Choi leads windy Chevron World Challenge

California: K.J. Choi jumped out of the blocks then stayed steady in gusting winds Thursday to seize the first-round lead of the Chevron World Challenge, three shots ahead of tournament host Tiger Woods.

Choi birdied the first five holes at the par-72, 7,052-yard Sherwood Country Club course.

The South Korean veteran then held on as the blustery winds picked up, with unpredictable gusts of up to 35 miles per hour (56 kph), to finish at six-under 66, with Woods and fellow American Steve Stricker sharing second on 69.

Sherwood, in rolling hills west of Los Angeles, missed the worst of the winds that battered southern California on Thursday, leaving more than 300,000 without power, creating traffic chaos and forcing school closures in some areas.

“I think it’s a blessing that the wind wasn’t as strong as they forecast,” Choi said. “I mean, if the winds really start to pick up at 40, 50 miles per hour (64-80 kph), we can’t really play. So it’s a blessing that it wasn’t that strong.”

The conditions made for a difficult day of golf, however. None of the 18 players in the field made it around without a bogey.

“It was tough just to grab the right club and commit to the shot because the wind was all over the place,” said Stricker, who joined playing partner Woods on 69 with a 40-foot birdie putt at 18.

“K.J.’s playing an amazing round because he’s got most of it in the wind,” said Woods, who played three groups in front of Choi and took advantage of the calm early conditions to birdie four of his first five holes.

“For him to play that well that early and then keep it going is one hell of a round.”

Choi, whose 2011 US PGA Tour season featured a career-high eight top 10s — including a victory at The Players Championship — said he gets plenty of practice playing in the wind in Dallas, where he has a US home.

“I’m used to practising in those conditions. I’ve become very comfortable in those windy conditions,” Choi said. “My mindset was just to try and make par and try to be patient.”

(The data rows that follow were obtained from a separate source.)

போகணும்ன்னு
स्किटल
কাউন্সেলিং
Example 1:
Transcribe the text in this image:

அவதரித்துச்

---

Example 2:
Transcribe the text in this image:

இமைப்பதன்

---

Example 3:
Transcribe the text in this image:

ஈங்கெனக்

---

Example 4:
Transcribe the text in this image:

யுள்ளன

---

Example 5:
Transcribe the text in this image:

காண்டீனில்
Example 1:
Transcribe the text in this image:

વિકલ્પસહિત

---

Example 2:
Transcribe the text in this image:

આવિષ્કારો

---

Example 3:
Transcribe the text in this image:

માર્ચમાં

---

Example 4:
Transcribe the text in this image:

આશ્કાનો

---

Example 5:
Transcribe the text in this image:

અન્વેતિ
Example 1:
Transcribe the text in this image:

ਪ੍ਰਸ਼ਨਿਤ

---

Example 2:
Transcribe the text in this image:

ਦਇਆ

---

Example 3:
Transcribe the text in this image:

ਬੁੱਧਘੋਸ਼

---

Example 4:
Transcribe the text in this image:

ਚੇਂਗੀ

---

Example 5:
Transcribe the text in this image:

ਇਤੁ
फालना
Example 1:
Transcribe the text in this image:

Woods, the 14-time major champion who hasn’t won in more than two years, finished with six birdies and three bogeys and said the conditions offered little chance to assess the state of his game.

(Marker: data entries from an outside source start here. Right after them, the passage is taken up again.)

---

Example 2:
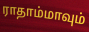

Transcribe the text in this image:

ராதாம்மாவும்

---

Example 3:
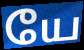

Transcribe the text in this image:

யே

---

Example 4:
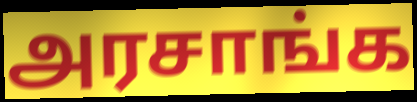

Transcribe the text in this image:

அரசாங்க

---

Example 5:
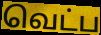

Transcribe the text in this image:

வெட்ப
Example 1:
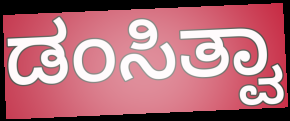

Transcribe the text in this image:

ಡಂಸಿತ್ವಾ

“It was hard to tell anything out there because it was just dancing all over the place,” said Woods, who arrived in California confident that he could continue the solid form he displayed in a fortnight of competition in Australia.

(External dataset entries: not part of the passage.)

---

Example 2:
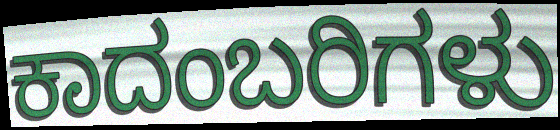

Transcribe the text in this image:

ಕಾದಂಬರಿಗಳು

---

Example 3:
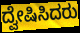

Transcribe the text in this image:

ದ್ವೇಷಿಸಿದರು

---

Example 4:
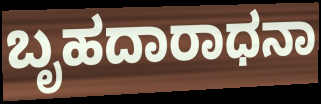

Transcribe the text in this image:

ಬೃಹದಾರಾಧನಾ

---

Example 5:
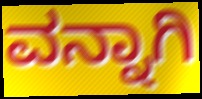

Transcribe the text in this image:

ವನ್ನಾಗಿ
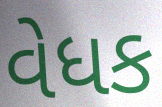
વેધક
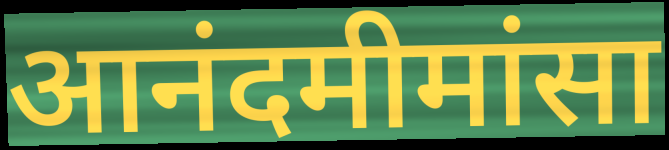
आनंदमीमांसा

After back-to-back bogeys at 15 and 16 dropped him to two-under, Woods smacked in a birdie putt at 17 to get back to three-under. Had it missed, he said, it would have gone several feet past.

“Thank God it went in,” Woods said.

Americans Nick Watney, Jim Furyk and Rickie Fowler were tied on 71, the only other players to break par.

American Matt Kuchar got as low as four-under but was undone by a triple-bogey eight at the par-five 16th en route to an even par 72.

Australian Jason Day was three-under through 15 before back-to-back double-bogeys at 16 and 17. Nursing a sore right thumb after playing out of the trees at 17, he closed with a bogey that left him two-over.

Given the potential for disaster on the day, Woods was more than satisfied with his position.